Малявкин вдруг уронил лицо в ладони и горько, взахлеб разрыдался. Во всей его фигуре было что-то мальчишеское: жалко вздрагивали плечи, вздрагивал смешной хохолок на затылке. Он плакал, как маленький ребенок, которого несправедливо обидели. Скворецкий долго, внимательно смотрел на него, потом задумчиво произнес:
— Что, тяжело? Понимаю. Очень тяжело. Но выход один — говорить правду. Только правду…
Малявкин молча, не отрывая рук от лица и продолжая всхлипывать, несколько раз судорожно кивнул головой.
— Вот и отлично, — сказал Кирилл Петрович. — Идите-ка сейчас в камеру, соберитесь с мыслями, потом поговорим. Условились?
— Зря вы его отпустили, Кирилл Петрович, — с недовольством сказал Горюнов, когда конвойный вывел Малявкина из кабинета. — Зря! Он бы сейчас все выложил.
Майор поморщился:
— Никуда он, Малявкин, не денется, некуда ему деваться. Часом раньше, часом позже, но он все расскажет. Уверен. Надо дать ему возможность прийти в себя, все обдумать, припомнить. Дело пойдет куда лучше, надежнее, достовернее. И потом, признаюсь тебе, смущает меня одна вещь — насчет финки. Понимаешь, верю я ему, что он финку в руки не брал, верю, а Попов, помнится, говорил, что финкой его пырнул именно Малявкин. Надо бы проверить. Ты съезди-ка с утра на продсклад, к Попову. Потолкуй с ним. Уточни.
Глава 10
Капитан Попов охотно отвечал на вопросы Горюнова. Он не помнит, кто его ударил финкой: Малявкин, Гитаев? Кажется, он говорил, что Малявкин, но это, значит, не так. Его ударил тот, другой, который убит. А что он перепутал фамилии, ничего странного нет. Ведь видел-то он их обоих чуть ли не один раз, да еще при таких обстоятельствах. Где уж тут разобраться, кто Малявкин, а кто Гитаев.

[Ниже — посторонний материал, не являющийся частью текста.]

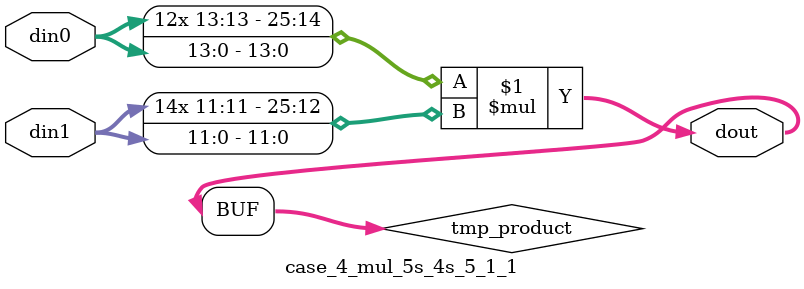
<source format=v>

`timescale 1 ns / 1 ps

 module case_4_mul_5s_4s_5_1_1(din0, din1, dout);
parameter ID = 1;
parameter NUM_STAGE = 0;
parameter din0_WIDTH = 14;
parameter din1_WIDTH = 12;
parameter dout_WIDTH = 26;

input [din0_WIDTH - 1 : 0] din0; 
input [din1_WIDTH - 1 : 0] din1; 
output [dout_WIDTH - 1 : 0] dout;

wire signed [dout_WIDTH - 1 : 0] tmp_product;



























assign tmp_product = $signed(din0) * $signed(din1);








assign dout = tmp_product;





















endmodule

</source>
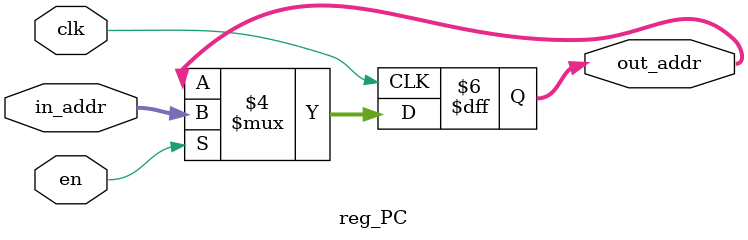
<source format=v>
`timescale 1ns / 1ps

module reg_PC #(
	localparam N=32
)(
	input clk,
	input en,
	input [N-1:0] in_addr,
	output reg [N-1:0] out_addr
);
	always @(negedge clk)
		if(en)
			{ out_addr } = { in_addr };
		
	initial
		{ out_addr } = 0;
		
endmodule

</source>
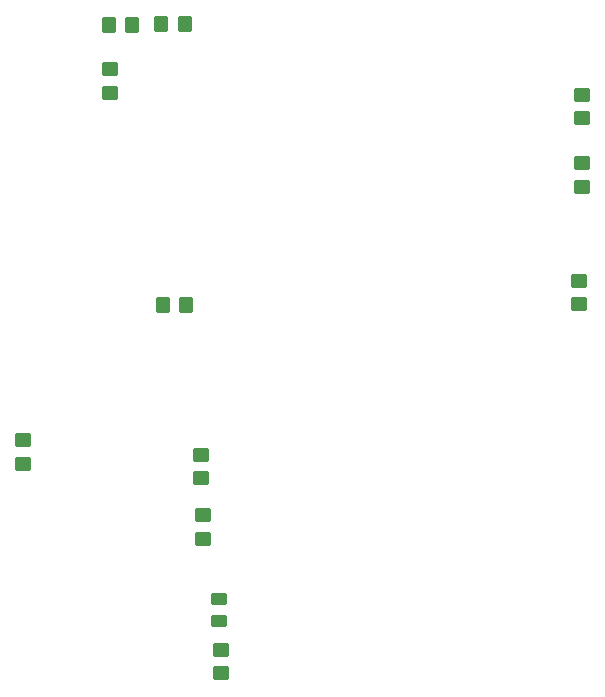
<source format=gtp>
G04 #@! TF.GenerationSoftware,KiCad,Pcbnew,(6.0.9)*
G04 #@! TF.CreationDate,2022-12-01T15:56:23+01:00*
G04 #@! TF.ProjectId,Twin-T,5477696e-2d54-42e6-9b69-6361645f7063,rev?*
G04 #@! TF.SameCoordinates,Original*
G04 #@! TF.FileFunction,Paste,Top*
G04 #@! TF.FilePolarity,Positive*
%FSLAX46Y46*%
G04 Gerber Fmt 4.6, Leading zero omitted, Abs format (unit mm)*
G04 Created by KiCad (PCBNEW (6.0.9)) date 2022-12-01 15:56:23*
%MOMM*%
%LPD*%
G01*
G04 APERTURE LIST*
G04 Aperture macros list*
%AMRoundRect*
0 Rectangle with rounded corners*
0 $1 Rounding radius*
0 $2 $3 $4 $5 $6 $7 $8 $9 X,Y pos of 4 corners*
0 Add a 4 corners polygon primitive as box body*
4,1,4,$2,$3,$4,$5,$6,$7,$8,$9,$2,$3,0*
0 Add four circle primitives for the rounded corners*
1,1,$1+$1,$2,$3*
1,1,$1+$1,$4,$5*
1,1,$1+$1,$6,$7*
1,1,$1+$1,$8,$9*
0 Add four rect primitives between the rounded corners*
20,1,$1+$1,$2,$3,$4,$5,0*
20,1,$1+$1,$4,$5,$6,$7,0*
20,1,$1+$1,$6,$7,$8,$9,0*
20,1,$1+$1,$8,$9,$2,$3,0*%
G04 Aperture macros list end*
%ADD10RoundRect,0.250000X0.450000X-0.350000X0.450000X0.350000X-0.450000X0.350000X-0.450000X-0.350000X0*%
%ADD11RoundRect,0.250000X0.350000X0.450000X-0.350000X0.450000X-0.350000X-0.450000X0.350000X-0.450000X0*%
%ADD12RoundRect,0.250000X-0.350000X-0.450000X0.350000X-0.450000X0.350000X0.450000X-0.350000X0.450000X0*%
%ADD13RoundRect,0.250000X-0.450000X0.262500X-0.450000X-0.262500X0.450000X-0.262500X0.450000X0.262500X0*%
G04 APERTURE END LIST*
D10*
X121021600Y-76777600D03*
X121021600Y-74777600D03*
D11*
X127492000Y-94742000D03*
X125492000Y-94742000D03*
D10*
X161036000Y-78962000D03*
X161036000Y-76962000D03*
X160782000Y-94726000D03*
X160782000Y-92726000D03*
X128930400Y-114572800D03*
X128930400Y-112572800D03*
D12*
X125355600Y-71018400D03*
X127355600Y-71018400D03*
D10*
X130403600Y-125952000D03*
X130403600Y-123952000D03*
D12*
X120936000Y-71069200D03*
X122936000Y-71069200D03*
D10*
X113639600Y-108238800D03*
X113639600Y-106238800D03*
X160985200Y-84785200D03*
X160985200Y-82785200D03*
D13*
X130302000Y-119684800D03*
X130302000Y-121509800D03*
D10*
X128778000Y-109458000D03*
X128778000Y-107458000D03*
M02*

</source>
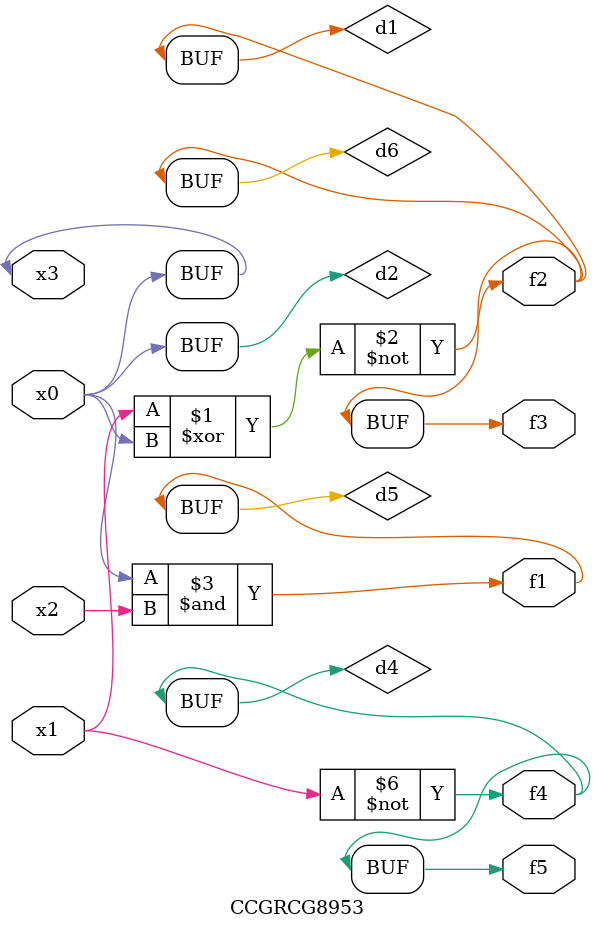
<source format=v>
module CCGRCG8953(
	input x0, x1, x2, x3,
	output f1, f2, f3, f4, f5
);

	wire d1, d2, d3, d4, d5, d6;

	xnor (d1, x1, x3);
	buf (d2, x0, x3);
	nand (d3, x0, x2);
	not (d4, x1);
	nand (d5, d3);
	or (d6, d1);
	assign f1 = d5;
	assign f2 = d6;
	assign f3 = d6;
	assign f4 = d4;
	assign f5 = d4;
endmodule

</source>
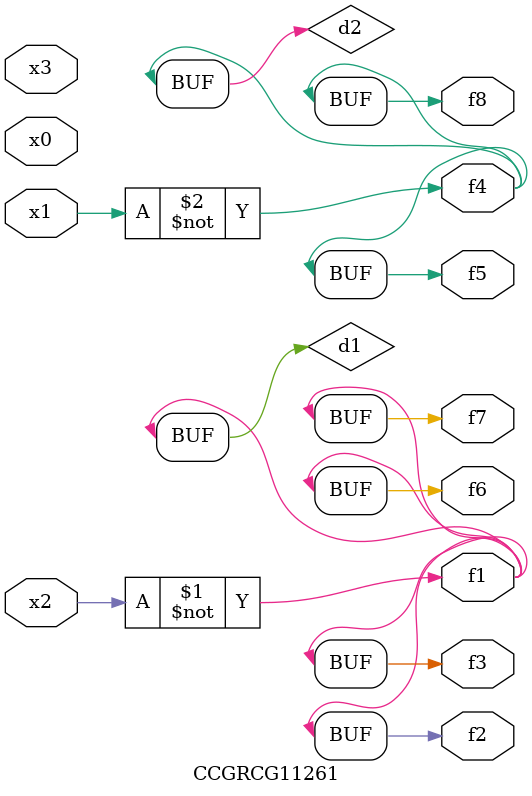
<source format=v>
module CCGRCG11261(
	input x0, x1, x2, x3,
	output f1, f2, f3, f4, f5, f6, f7, f8
);

	wire d1, d2;

	xnor (d1, x2);
	not (d2, x1);
	assign f1 = d1;
	assign f2 = d1;
	assign f3 = d1;
	assign f4 = d2;
	assign f5 = d2;
	assign f6 = d1;
	assign f7 = d1;
	assign f8 = d2;
endmodule

</source>
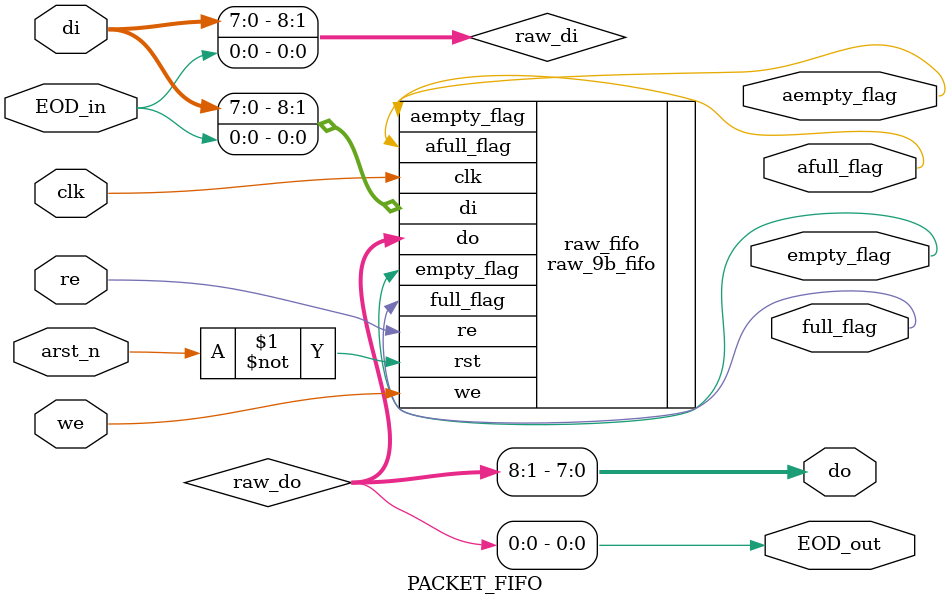
<source format=v>

module PACKET_FIFO #(
	parameter integer AEMPTY_CNT = 1500, // IP MTU
	parameter integer AFULL_CNT = 16000  // ~= 16384 - MTU
)( 
	arst_n,
	di, clk, we,
	do, re,
	empty_flag, aempty_flag,
	full_flag, afull_flag, 
	// my original signal
	EOD_in, EOD_out
);

	input wire [7:0] di;
	input wire clk;
	input wire we,re;
	input wire arst_n;
	
	output wire [7:0] do;
	output wire empty_flag, aempty_flag;
	output wire full_flag, afull_flag;
	// my original signal
	input  wire EOD_in;
	output wire EOD_out;
	
	wire [8:0] raw_di = {di, EOD_in};
	wire [8:0] raw_do;
	assign do = raw_do[8:1];
	assign EOD_out = raw_do[0];

	raw_9b_fifo raw_fifo (
		.rst(~arst_n),
		.di(raw_di), .clk(clk), .we(we),
		.do(raw_do), .re(re),
		.empty_flag(empty_flag), .aempty_flag(aempty_flag),
		.full_flag(full_flag), .afull_flag(afull_flag) 
	);

endmodule

</source>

Как было условлено со Скворецким, о том, что Малявкин задержан, Горюнов Попову не сказал.
Из продсклада Виктор заехал на квартиру Варламовых. Там все было тихо, спокойно; ничего, что заслуживало бы внимания, не произошло. Ната вполне успокоилась и встретила Виктора радостно, как доброго знакомого. С оперативными работниками, которые дежурили на квартире, она уже успела подружиться и даже немного кокетничала.
За это время на квартиру никто не заходил, не появлялся. Правда, несколько раз звонили с работы Петра Андреевича. Так, во всяком случае, говорили звонившие. Ната всем отвечала, что профессора нет, уехал и она не знает, когда он вернется.
Еще звонила Баранова. Полина Евстигнеевна Баранова. Спрашивала Еву Евгеньевну. Настойчиво пыталась узнать, когда она будет. Больше тетушкой никто не интересовался, хотя вообще-то ей постоянно звонит Раиса Максимовна Зайцева.
Виктор слушал болтовню Наты не очень внимательно и, воспользовавшись первым же подходящим предлогом поспешил с ней распрощаться. Однако Кирилл Петрович отнесся к рассказанному Натой куда серьезнее.